-- Detalhes da tarefa --
Extraia dos dados, sem alterações, cada linha em que aparece a palavra "series".

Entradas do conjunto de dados

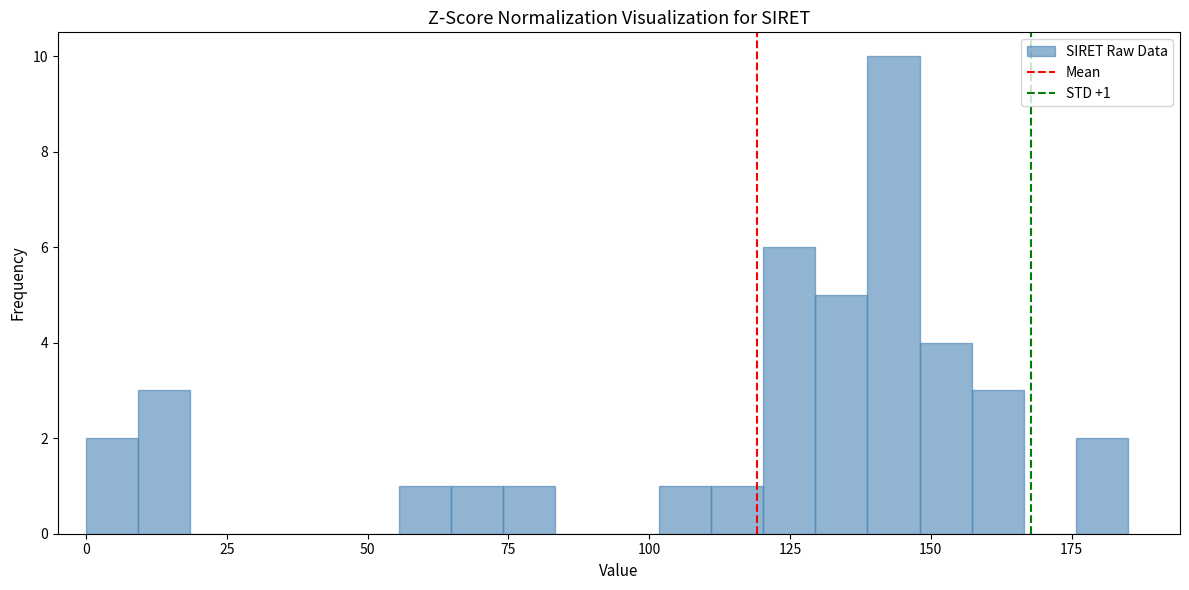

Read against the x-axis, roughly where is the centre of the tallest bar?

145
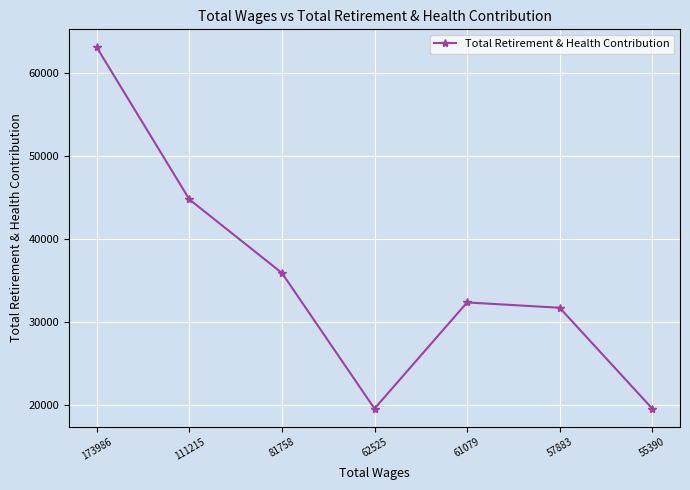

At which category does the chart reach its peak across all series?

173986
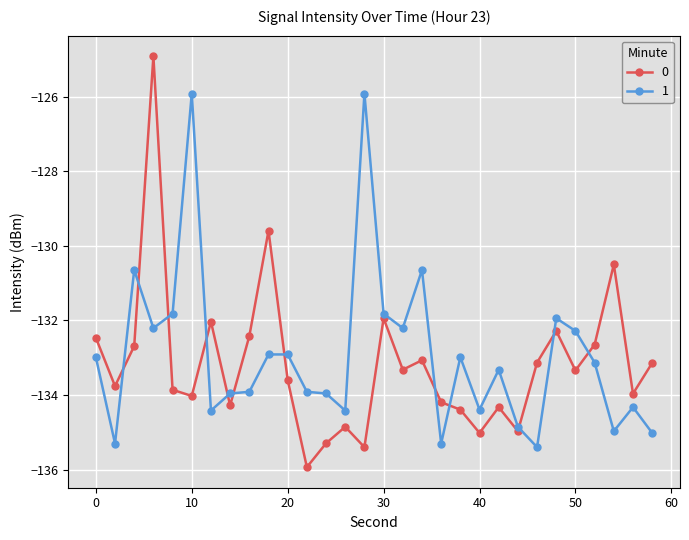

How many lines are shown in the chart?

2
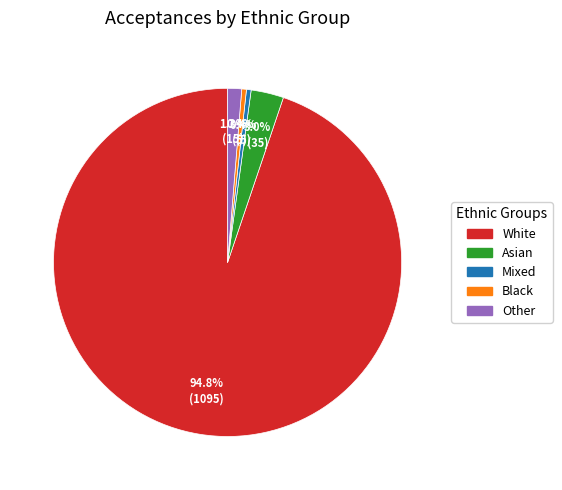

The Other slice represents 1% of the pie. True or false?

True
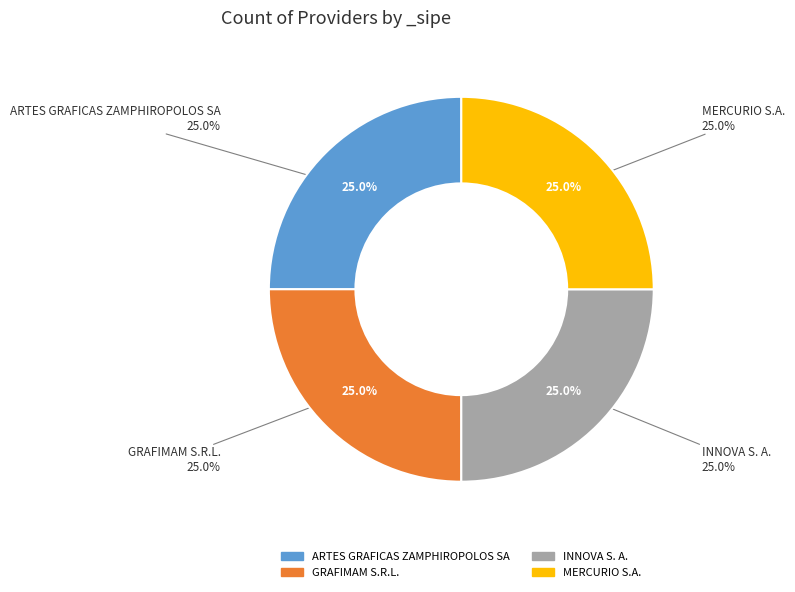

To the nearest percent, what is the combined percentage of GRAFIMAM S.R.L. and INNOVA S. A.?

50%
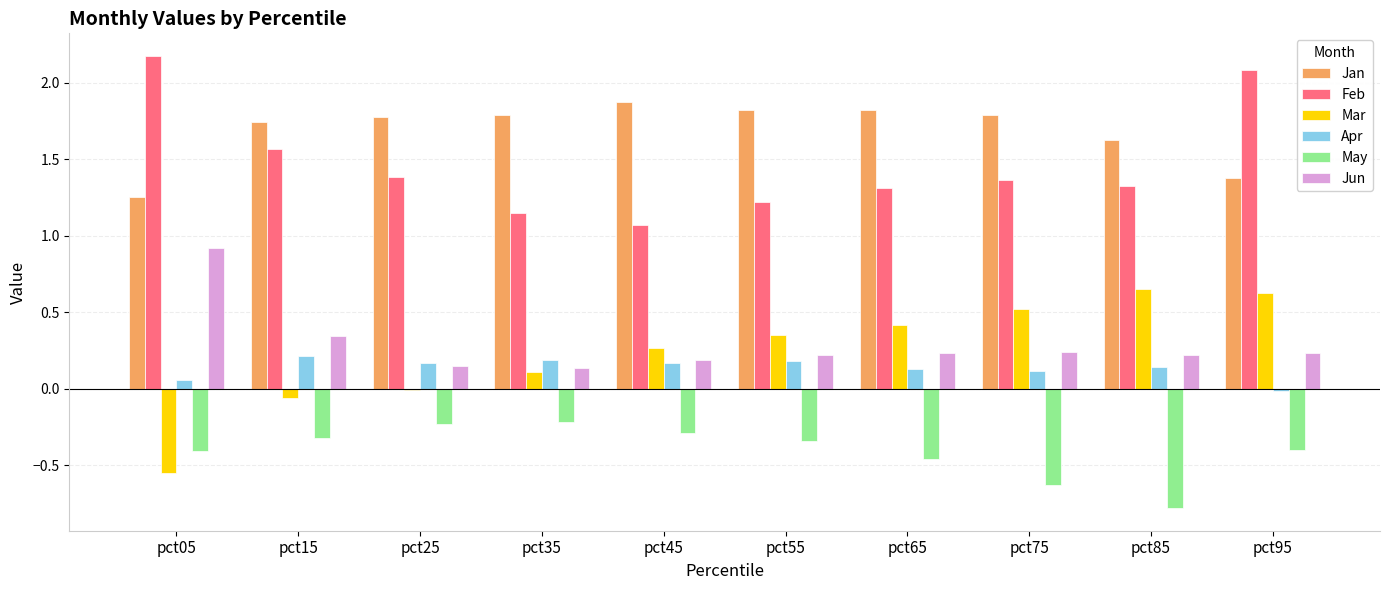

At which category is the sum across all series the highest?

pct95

-- Sua resposta --
At which category does the chart reach its peak across all series?
At which category is the sum across all series the highest?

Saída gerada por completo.